* **AUSGEWÄHLTER TEXT**
Fooladvand geht selbst in die Moschee. Das macht ihn glaubwürdig
Fooladvand ist selbst religiös, geht in die Moschee, wo er viele Schüler trifft. Das macht ihn glaubwürdig. Die meisten kommen in seinem Unterricht mit etwas in Kontakt, das familiär nie vermittelt wurde: eine interreligiöse Bildung. Dass der Islam auf dem Alten Testament, also auf der Thora aufbaut, und dass man das im Koran nachlesen kann, ist für viele ein Aha-Erlebnis. Hier im Unterricht hören sie davon zum ersten Mal. Dass die Schüler den Lehrer Fooladvand so ernst nehmen, hat aber auch mit seiner Geschichte zu tun: Er kämpfte in den 70er Jahren gegen den Schah von Persien für die islamische Revolution des Ajatollah Khomeini. Als er sich später enttäuscht abwandte und sich negativ zur islamischen Revolution äußerte, kam er ins Gefängnis, floh 1987 nach Deutschland. Seine Schüler glauben ihm, "weil er das alles ja auch selbst erlebt hat", sagt Hilina. Er vermittelt seinen Schülern, was es bedeutet, wenn die Scharia wortwörtlich ausgelegt wird. Einen Dieb, dem die Hand abgehackt wird, zeigt er auf Fotos ebenso wie Bilder von Menschen, die öffentlich blutig gepeitscht wurden. "Wenn man den Gottesstaat am eigenen Leib erlebt hat, bleibt einem nichts anderes übrig als diese Arbeit zu tun. "
Die wichtigste Säule seines Unterrichtes aber sei Vertrauen, sagt Fooladvand. "Ohne das Vertrauen meiner Schüler wäre mein Projekt gescheitert. Sie müssen spüren, dass ich sie ernst nehme und dass ich sie mag." Denn der Kern des Extremismus-Problems, da ist er überzeugt, ist kein religiöses, sondern ein soziologisches: "Die Kinder haben hier in Deutschland noch kein Wir-Gefühl, keine innere Heimat gefunden."Schulleiter Finke sieht das ähnlich. Klar seien er und seine Kollegen für religiösen Fundamentalismus sensibilisiert. Es gibt extra einen Leitfaden, um eine Radikalisierung früh zu erkennen: Wenn jemand die Klassenfahrt schwänzt, seine Schwimmsachen oft vergisst, plötzlich ganz still wird. Aber mindestens genauso wichtig sei, der Verheißung des muslimischen Paradieses eine dem Leben zugewandte Pädagogik entgegenzusetzen.
"Die Kinder erfahren die Leistungsgesellschaft nicht als positiv. Die meisten Familien leben von Sozialleistungen. Wenn die Eltern ihre Kinder anmelden, lassen wir die Neunjährigen ihren Traumberuf malen." Sie sollen weg von den schönen Frauen, die im Himmel warten, und einen Traum für das Diesseits entwickeln. Dabei würden auch die engagierten Debatten im Unterricht von Aziz Fooladvand helfen. "Ihr seid keine Opfer. Ihr könnt aus den Verhältnissen raus", sei das Mantra der Schule.
Drei Jahre hat Fooladvand Zeit, um seine Schüler auf die Welt draußen vorzubereiten. Sie immun zu machen gegen das Werben der Salafisten. Fooladvand will, dass sie "koranisch argumentieren lernen", wenn etwa ein Bekannter plötzlich dafür schwärmt, für den IS in Syrien zu töten. Seine zehnte Klasse ist auf einem guten Weg. Gerade steht auf Fooladvands Unterrichtsplan: "Was mache ich, wenn sich ein Bekannter radikalisiert". Die Schüler diskutieren eifrig. "Hier, ich habe die passende Sure gefunden", ruft Elyas triumphierend: "Wenn jemand einen Menschen tötet ... so soll es sein, als hätte er die ganze Menschheit getötet", liest er vor. Fooladvand nickt zufrieden.

* **GEGEBENE DATEN**
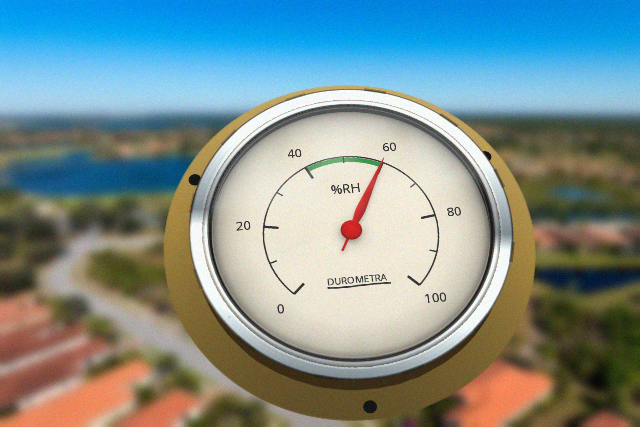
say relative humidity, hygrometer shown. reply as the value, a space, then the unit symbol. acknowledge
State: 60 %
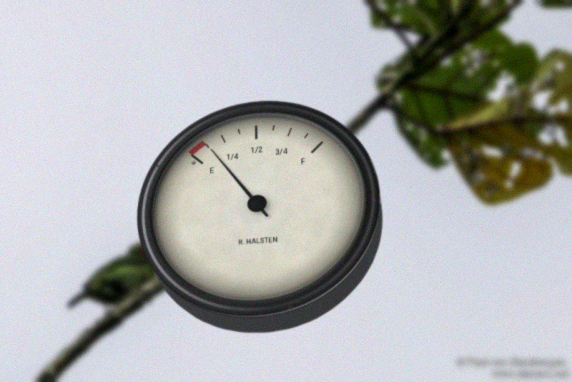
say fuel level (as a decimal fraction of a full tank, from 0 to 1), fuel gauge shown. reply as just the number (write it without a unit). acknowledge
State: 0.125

* **AUFGABE 1**
In welchem Jahr floh Fooladvand laut dem ausgewählten Text nach Deutschland?
* **AUFGABE 2**
Schreibe aus dem ausgewählten Text den Abschnitt von „Die wichtigste Säule“ bis einschließlich „zugewandte Pädagogik entgegenzusetzen.“ neu und ersetze darin „Leitfaden“ durch „Katalog“.

* **LÖSUNG 1**
1987

* **LÖSUNG 2**
Die wichtigste Säule seines Unterrichtes aber sei Vertrauen, sagt Fooladvand. "Ohne das Vertrauen meiner Schüler wäre mein Projekt gescheitert. Sie müssen spüren, dass ich sie ernst nehme und dass ich sie mag." Denn der Kern des Extremismus-Problems, da ist er überzeugt, ist kein religiöses, sondern ein soziologisches: "Die Kinder haben hier in Deutschland noch kein Wir-Gefühl, keine innere Heimat gefunden."Schulleiter Finke sieht das ähnlich. Klar seien er und seine Kollegen für religiösen Fundamentalismus sensibilisiert. Es gibt extra einen Katalog, um eine Radikalisierung früh zu erkennen: Wenn jemand die Klassenfahrt schwänzt, seine Schwimmsachen oft vergisst, plötzlich ganz still wird. Aber mindestens genauso wichtig sei, der Verheißung des muslimischen Paradieses eine dem Leben zugewandte Pädagogik entgegenzusetzen.